But it was pointed out to me that a consequence of just going ahead and getting the data anyway is that it doesn't necessarily help people within an organisation make the case for being open. The more requests for access to data that are made, the easier it might be to say "people want this data, lets work to make it open". Put another way, by getting the data I want regardless, I sidestep the challenge of convincing people to open up their data. It solves my problem (I want the data now) but doesn't solve it for the wider community (enabling everyone to have access).

I think this is a fair point, but I'm going to try and wiggle away from it. From a purely selfish perspective, my time is limited, there are only so many things I can do, and making the political case for opening up specific data sets is not something I really want to be doing. In a sense, I'm more interested in what happens when the data is open. In other words, let's assume the battle for open has been won, what do we then? So, I'm essentially operating as if the data is already open because I'm betting that it will be at some point in time.

Without wishing to be too self-serving, I think there are ways that treating closed data as effectively open can help make the case that the data should (genuinely) open. For example, one argument for being open is that people will come along and do cool things with the data. In my case, "cool" means cross linking taxonomic names with the primary literature, eventually to original decsriptions and fundamental data about the organisms tagged with the taxonomic names (you may feel that this stretches the definitoon of "cool" somewhat). But adding value to data is hard work, and takes time (in some cases I've invested years in cleaning and linking the data). The benefits from being open may take time, especially if the data is messy, or relatively niche so that few people are prepared to invest the time necessary to do the work.

Some data, such as the examples given in Lasers, hedgehogs and the rise of the Age of Yoghurt: reflections on #OpenDefra will likely be snapped up and give rise to nice visualisations, but a lot of data won't.
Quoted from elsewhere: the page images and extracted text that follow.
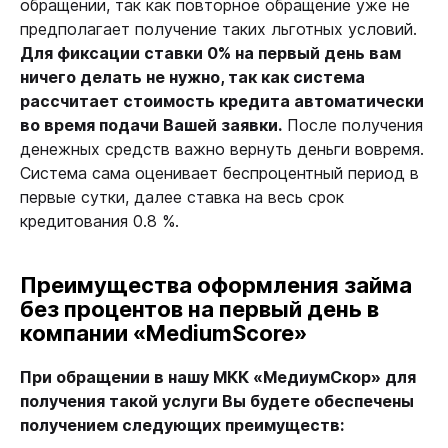
обращении, так как повторное обращение уже не
предполагает получение таких льготных условий.
Для фиксации ставки 0% на первый день вам
ничего делать не нужно, так как система
рассчитает стоимость кредита автоматически
во время подачи Вашей заявки.
После получения
денежных средств важно вернуть деньги вовремя.
Система сама оценивает беспроцентный период в
первые сутки, далее ставка на весь срок
кредитования 0.8 %.
Преимущества оформления займа
без процентов на первый день в
компании «MediumScore»
При обращении в нашу МКК «МедиумСкор» для
получения такой услуги Вы будете обеспечены
получением следующих преимуществ: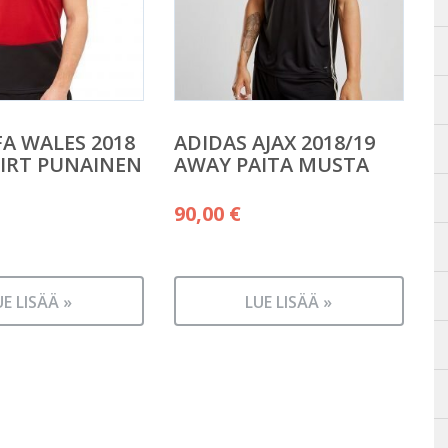
FA WALES 2018
ADIDAS AJAX 2018/19
IRT PUNAINEN
AWAY PAITA MUSTA
90,00
€
UE LISÄÄ »
LUE LISÄÄ »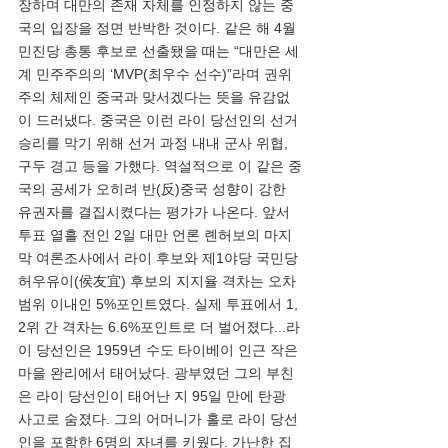
장하며 대만의 존재 자체를 인정하지 않는 중
국의 입장을 정면 반박한 것이다. 같은 해 4월 
민진당 총통 후보로 선출됐을 때는 “대만은 세
계 민주주의의 ‘MVP(최우수 선수)”라며 권위
주의 체제인 중국과 맞서겠다는 뜻을 유감없
이 드러냈다. 중국은 이런 라이 당선인의 선거 
승리를 막기 위해 선거 과정 내내 군사 위협, 
구두 경고 등을 가했다. 역설적으로 이 같은 중
국의 공세가 오히려 반(反)중국 성향이 강한 
유권자를 결집시켰다는 평가가 나온다. 앞서 
투표 열흘 전인 2일 대만 언론 롄허보의 마지
막 여론조사에서 라이 후보와 제1야당 국민당 
허우유이(侯友宜) 후보의 지지율 격차는 오차
범위 이내인 5%포인트였다. 실제 투표에서 1, 
2위 간 격차는 6.6%포인트로 더 벌어졌다...라
이 당선인은 1959년 수도 타이베이 인근 작은 
마을 완리에서 태어났다. 광부였던 그의 부친
은 라이 당선인이 태어난 지 95일 만에 탄광 
사고로 숨졌다. 그의 어머니가 홀로 라이 당선
인을 포함한 6명의 자녀를 키웠다. 가난한 집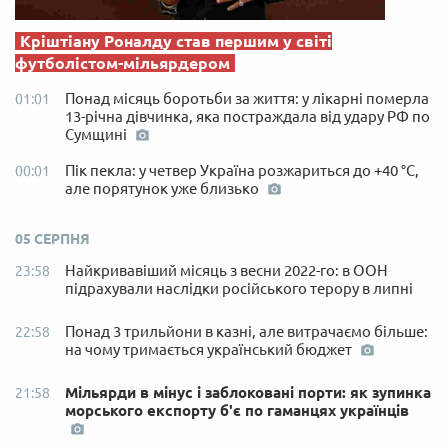
Кріштіану Роналду став першим у світі
футболістом-мільярдером
Понад місяць боротьби за життя: у лікарні померла
01:01
13-річна дівчинка, яка постраждала від удару РФ по
Сумщині
Пік пекла: у четвер Україна розжариться до +40 °C,
00:01
але порятунок уже близько
05 СЕРПНЯ
Найкривавіший місяць з весни 2022-го: в ООН
23:58
підрахували наслідки російського терору в липні
Понад 3 трильйони в казні, але витрачаємо більше:
22:58
на чому тримається український бюджет
Мільярди в мінус і заблоковані порти: як зупинка
21:58
морського експорту б'є по гаманцях українців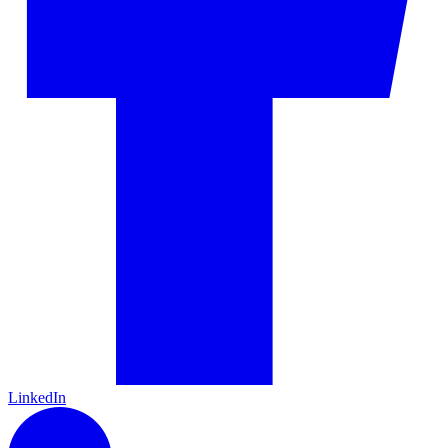
LinkedIn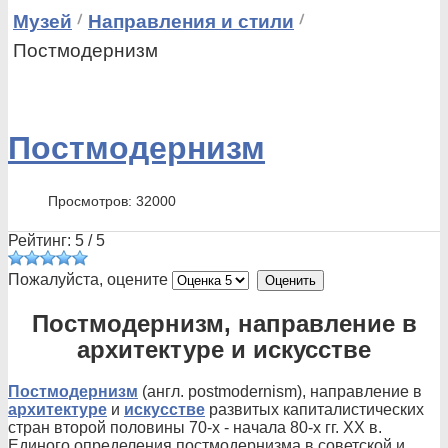
Музей
Направления и стили
Постмодернизм
Постмодернизм
Просмотров: 32000
Рейтинг:
5
/
5
Пожалуйста, оцените
Постмодернизм, направление в
архитектуре и искусстве
Постмодернизм
(англ. postmodernism), направление в
архитектуре
и
искусстве
развитых капиталистических
стран второй половины 70-х - начала 80-х гг. XX в.
Единого определения постмодернизма в советской и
So, imagine that you're making the case for data to be open, and one of your arguments is "people will do cool things with it", eventually you win that argument, the data is opened up... and nothing happens. Wouldn't it be better if once the data is open, those of us who have been beavering away with "illicit" copies of the data can come out of the woodwork and say "by the way, here are some cool things we've been doing with that data"? OK, this is a fairly self-serving argument, but my point is that while internal arguments about being open are going on I have three choices:

  1. Wait until you open the data (which stops me doing the work I want to do)
  2. Help make the case for being open (which means I engage in politics, an area in which I have zero aptitude)
  3. Assume you will be open eventually, and do the work I want to do so that when you're open I can share that work with you, and everyone else
Call me selfish, but I choose option 3.